I hold the flint above the hand with the tinder, clutching the argent stone until my knuckles poke out from the skin. Maitimo strikes the flint and scrapes my fingers with the steel. It takes three more blows before a single orange spark falls like a king's tear onto the tinder. I blow on it, and it engulfs the tinder, begins to consume the flax in my hand.
"Drop it, Makalaure." The flame spreads white-yellow across the top of the flax; I could be holding a ball of fire.
"I-" I can't. Not on the wood, not on my brothers, not like this, not by the sea, not without the Silmaril, not in the winter, not at sundown -
"Drop it!" The flame bites my skin. "Drop it now!" I gag on a cry of pain. It's going to consume the flax and spread across my skin. My brothers are beautiful, and how they'll smell. My hand will catch on fire, and I'll wave it in the air like a shooting star. I should let it burn. "They'd want you to drop it." They wouldn't. I do.

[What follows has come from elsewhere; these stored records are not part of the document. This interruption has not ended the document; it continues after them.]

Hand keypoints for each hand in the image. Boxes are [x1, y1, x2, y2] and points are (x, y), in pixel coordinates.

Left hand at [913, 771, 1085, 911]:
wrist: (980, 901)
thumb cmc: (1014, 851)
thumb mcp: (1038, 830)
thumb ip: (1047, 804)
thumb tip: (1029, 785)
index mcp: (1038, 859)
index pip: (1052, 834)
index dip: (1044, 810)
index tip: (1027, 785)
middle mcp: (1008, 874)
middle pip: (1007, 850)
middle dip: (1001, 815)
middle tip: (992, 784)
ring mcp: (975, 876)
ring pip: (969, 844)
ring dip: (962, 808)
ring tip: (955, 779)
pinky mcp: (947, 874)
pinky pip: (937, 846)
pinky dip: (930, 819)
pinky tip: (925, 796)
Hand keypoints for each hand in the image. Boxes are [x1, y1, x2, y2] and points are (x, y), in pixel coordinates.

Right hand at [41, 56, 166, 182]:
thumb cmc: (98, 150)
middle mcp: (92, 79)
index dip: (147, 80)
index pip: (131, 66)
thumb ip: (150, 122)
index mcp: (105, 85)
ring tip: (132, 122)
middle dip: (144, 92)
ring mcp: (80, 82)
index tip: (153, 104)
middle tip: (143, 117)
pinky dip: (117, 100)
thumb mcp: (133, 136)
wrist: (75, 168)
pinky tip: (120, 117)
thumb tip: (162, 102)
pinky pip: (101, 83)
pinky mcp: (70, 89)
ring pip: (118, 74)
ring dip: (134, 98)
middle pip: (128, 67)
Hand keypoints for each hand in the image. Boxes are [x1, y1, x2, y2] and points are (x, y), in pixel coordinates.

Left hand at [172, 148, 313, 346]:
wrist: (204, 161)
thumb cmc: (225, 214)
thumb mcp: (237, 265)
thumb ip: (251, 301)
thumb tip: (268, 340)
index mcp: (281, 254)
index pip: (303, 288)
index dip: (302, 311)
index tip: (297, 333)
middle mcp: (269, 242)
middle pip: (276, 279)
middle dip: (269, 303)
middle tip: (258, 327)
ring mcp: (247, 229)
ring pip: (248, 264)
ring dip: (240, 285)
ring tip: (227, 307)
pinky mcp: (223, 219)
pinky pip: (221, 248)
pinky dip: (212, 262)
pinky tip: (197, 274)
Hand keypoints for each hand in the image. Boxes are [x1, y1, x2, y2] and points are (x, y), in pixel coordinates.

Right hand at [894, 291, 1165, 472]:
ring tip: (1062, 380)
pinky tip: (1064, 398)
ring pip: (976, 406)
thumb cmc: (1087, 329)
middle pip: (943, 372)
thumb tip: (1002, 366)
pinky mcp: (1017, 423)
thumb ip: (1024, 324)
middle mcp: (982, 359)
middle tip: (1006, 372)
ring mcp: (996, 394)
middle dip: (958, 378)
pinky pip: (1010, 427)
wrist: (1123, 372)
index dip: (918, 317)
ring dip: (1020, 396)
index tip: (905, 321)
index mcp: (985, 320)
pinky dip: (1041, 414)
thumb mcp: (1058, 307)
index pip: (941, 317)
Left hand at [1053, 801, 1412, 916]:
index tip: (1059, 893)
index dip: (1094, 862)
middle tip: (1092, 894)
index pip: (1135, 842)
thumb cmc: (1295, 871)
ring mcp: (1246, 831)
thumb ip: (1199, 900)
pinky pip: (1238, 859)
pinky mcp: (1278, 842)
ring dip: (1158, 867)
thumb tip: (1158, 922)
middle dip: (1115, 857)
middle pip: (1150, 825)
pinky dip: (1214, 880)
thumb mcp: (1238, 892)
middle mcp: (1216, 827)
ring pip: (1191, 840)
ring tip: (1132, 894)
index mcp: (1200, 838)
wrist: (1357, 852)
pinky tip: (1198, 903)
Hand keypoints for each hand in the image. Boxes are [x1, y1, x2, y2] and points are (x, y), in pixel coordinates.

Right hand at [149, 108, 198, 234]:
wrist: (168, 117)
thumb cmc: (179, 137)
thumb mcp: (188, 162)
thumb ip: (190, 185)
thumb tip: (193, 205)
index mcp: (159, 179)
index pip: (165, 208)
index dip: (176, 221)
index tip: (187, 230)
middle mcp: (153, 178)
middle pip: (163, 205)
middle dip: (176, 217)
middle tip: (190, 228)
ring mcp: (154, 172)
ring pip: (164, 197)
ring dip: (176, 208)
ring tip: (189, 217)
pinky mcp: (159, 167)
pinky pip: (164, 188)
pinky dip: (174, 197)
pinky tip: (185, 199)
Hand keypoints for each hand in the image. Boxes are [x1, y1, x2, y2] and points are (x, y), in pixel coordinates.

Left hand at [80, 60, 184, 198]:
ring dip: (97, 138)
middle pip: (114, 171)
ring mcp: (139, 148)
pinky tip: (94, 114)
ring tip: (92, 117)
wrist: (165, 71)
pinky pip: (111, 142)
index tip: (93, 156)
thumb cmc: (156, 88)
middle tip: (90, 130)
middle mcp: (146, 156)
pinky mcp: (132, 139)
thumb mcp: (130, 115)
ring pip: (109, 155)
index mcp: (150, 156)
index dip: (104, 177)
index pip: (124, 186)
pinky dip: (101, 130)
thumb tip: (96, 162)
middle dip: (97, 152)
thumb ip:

The birch wood crackles as the flame runs along it. Maitimo and I step back as it hurries across the pyre, and after several minutes rears up into full conflagration. The heat of it blows onto our faces as if we're standing by a bellows. My father's. Though his own soul devoured him, he wouldn't have believed in pyres.
I would I were weeping. I would that my hand hurt.
"If only," murmurs Maitimo, and I can no longer hear his tears. He doesn't need to say the rest: if only this weren't the beginning of their hell. Or if only it were. But isn't ours, either.
I glance down at the stinging salmon patch on my palm as the horrible meat-smell begins to rise. I cover my nose with my good hand, and find I dropped the chalcedony on the pyre, as well. I don't care. I look at Maitimo; his cheeks are dry, blood and grime still coating them like a painted clay mask.
I would he were weeping. Then I'd think us both more alive.
The cliffs stand behind us, permanent as damnation, like pedestals for the periwinkle dusk sky. Our brothers burn before us with a nauseating stench. We stand and watch un-weeping, a pair of undead, immortal things. I feel like a fëa spurning Námo's summons, a stalactite growing down into an abyss, a tumor that always re-forms, a black hole chewing up galaxies.
"How long do you think it will take us?" I ask my brother as the fire feasts on.
"To join them?" He purses his lips. "I thought we had already."
We live in a downward spiral of smaller and smaller vortices, and one day they'll shrink me till I forget how to sing. The raw burn on my palm throbs at last. I trace the shapes of notes on it, stem by stem, dot by dot, gently, madly. The dermis tingles and stings.
The invisible composition doesn't stop; I hear it in my mind, each note played in a minor key on a double-strung harp. It's a dirge without lyrics; it weeps over me and in my place, for I must think and never sing. If I live a song, I'll get no coda, just a decrescendo. My life is a story without an end.